Comments made by Larry Baron, Penny Lane's trial counsel, at the hearing on the exclusion motion reveal that Penny Lane made a strategic decision not to depose Boston's experts: "THE COURT: Why, when you got these reports on [August] 24th and then the 30th did you not notice the depositions of these two experts?
"MR. BARON: A couple reasons. One is it was on the eve of trial. We're in the middle of trial preparation. Number two, these experts charge $750 an hour for their time at deposition. Our client can ill afford to pay for those depositions.
"THE COURT: So you decided to put all your eggs into this motion basket as opposed to proceeding on parallel tracks and deposing the witnesses while simultaneously moving to preclude their testimony.
"MR. BARON: Exactly, Your Honor."
(12) The behavior of the party seeking to exclude the expert testimony is relevant to the reasonableness inquiry. If any unfairness arising from the proffering party's late or incomplete disclosure was exacerbated by the party seeking exclusion, the court is less likely to find the conduct of the party offering the expert to be unreasonable. (See Stanchfield v. Hamer Toyota, Inc. (1995) 37 Cal.App.4th 1495, 1503 [44 Cal.Rptr.2d 565] [finding that when expert was not fully prepared at deposition, but proponent offered to make expert available within one or two days, opponent acted unreasonably by failing to take any action until he moved for exclusion of the expert in the middle of trial]; see also Weil & Brown, Cal. Practice Guide: Civil Procedure Before Trial (The Rutter Group 2008) ¶ 8:1712, p. 8J-30 (rev. #1, 2007) ["There is no statutory requirement that the objecting party give the opposing party opportunity to correct the defects before trial.

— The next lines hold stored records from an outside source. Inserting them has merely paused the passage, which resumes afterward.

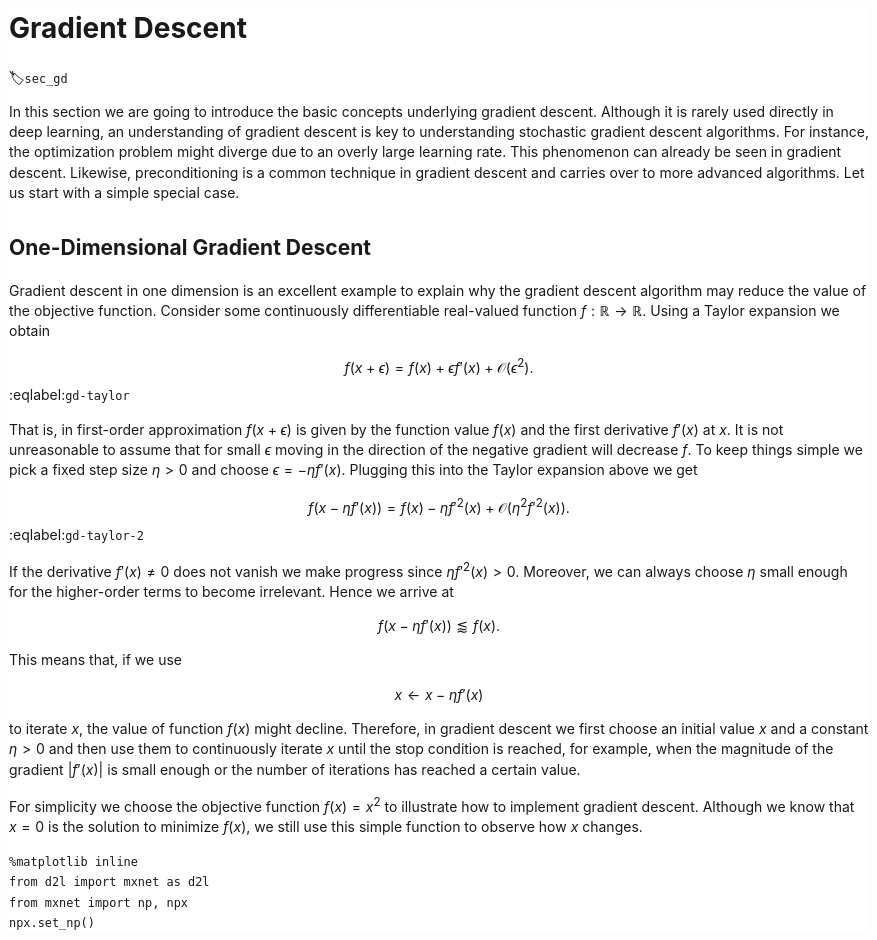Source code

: # Gradient Descent
:label:`sec_gd`

In this section we are going to introduce the basic concepts underlying gradient descent.
Although it is rarely used directly in deep learning, an understanding of gradient descent is key to understanding stochastic gradient descent algorithms. 
For instance, the optimization problem might diverge due to an overly large learning rate. This phenomenon can already be seen in gradient descent. Likewise, preconditioning is a common technique in gradient descent and carries over to more advanced algorithms.
Let us start with a simple special case.


## One-Dimensional Gradient Descent

Gradient descent in one dimension is an excellent example to explain why the gradient descent algorithm may reduce the value of the objective function. Consider some continuously differentiable real-valued function $f: \mathbb{R} \rightarrow \mathbb{R}$. Using a Taylor expansion we obtain

$$f(x + \epsilon) = f(x) + \epsilon f'(x) + \mathcal{O}(\epsilon^2).$$
:eqlabel:`gd-taylor`

That is, in first-order approximation $f(x+\epsilon)$ is given by the function value $f(x)$ and the first derivative $f'(x)$ at $x$. It is not unreasonable to assume that for small $\epsilon$ moving in the direction of the negative gradient will decrease $f$. To keep things simple we pick a fixed step size $\eta > 0$ and choose $\epsilon = -\eta f'(x)$. Plugging this into the Taylor expansion above we get

$$f(x - \eta f'(x)) = f(x) - \eta f'^2(x) + \mathcal{O}(\eta^2 f'^2(x)).$$
:eqlabel:`gd-taylor-2`

If the derivative $f'(x) \neq 0$ does not vanish we make progress since $\eta f'^2(x)>0$. Moreover, we can always choose $\eta$ small enough for the higher-order terms to become irrelevant. Hence we arrive at

$$f(x - \eta f'(x)) \lessapprox f(x).$$

This means that, if we use

$$x \leftarrow x - \eta f'(x)$$

to iterate $x$, the value of function $f(x)$ might decline. Therefore, in gradient descent we first choose an initial value $x$ and a constant $\eta > 0$ and then use them to continuously iterate $x$ until the stop condition is reached, for example, when the magnitude of the gradient $|f'(x)|$ is small enough or the number of iterations has reached a certain value.

For simplicity we choose the objective function $f(x)=x^2$ to illustrate how to implement gradient descent. Although we know that $x=0$ is the solution to minimize $f(x)$, we still use this simple function to observe how $x$ changes.

```{.python .input}
%matplotlib inline
from d2l import mxnet as d2l
from mxnet import np, npx
npx.set_np()
```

But failure to do so may be ground for finding that the opposing party's failure to comply was not `unreasonable.'"].)
We do not suggest that a party's conduct with regard to production of expert reports and writings is necessarily reasonable as long as the opposing party is given an opportunity to depose the expert. Rather, the opportunity for meaningful deposition is one of the circumstances the trial court should consider when making the reasonableness determination. In this case, Penny Lane admitted it had made a strategic choice not to depose Boston's expert witnesses for financial reasons. The trial court appropriately considered this, along with Boston's prompt production of the reports once received, and concluded that Boston had not unreasonably failed to produce her experts' reports and writings. Under the circumstances, we do not find that it was an abuse of discretion for the trial court to deny Penny Lane's motion to exclude Boston's expert witnesses' opinions.
The judgment is affirmed. Boston shall have her costs on appeal.
Manella, J., and Suzukawa, J., concurred.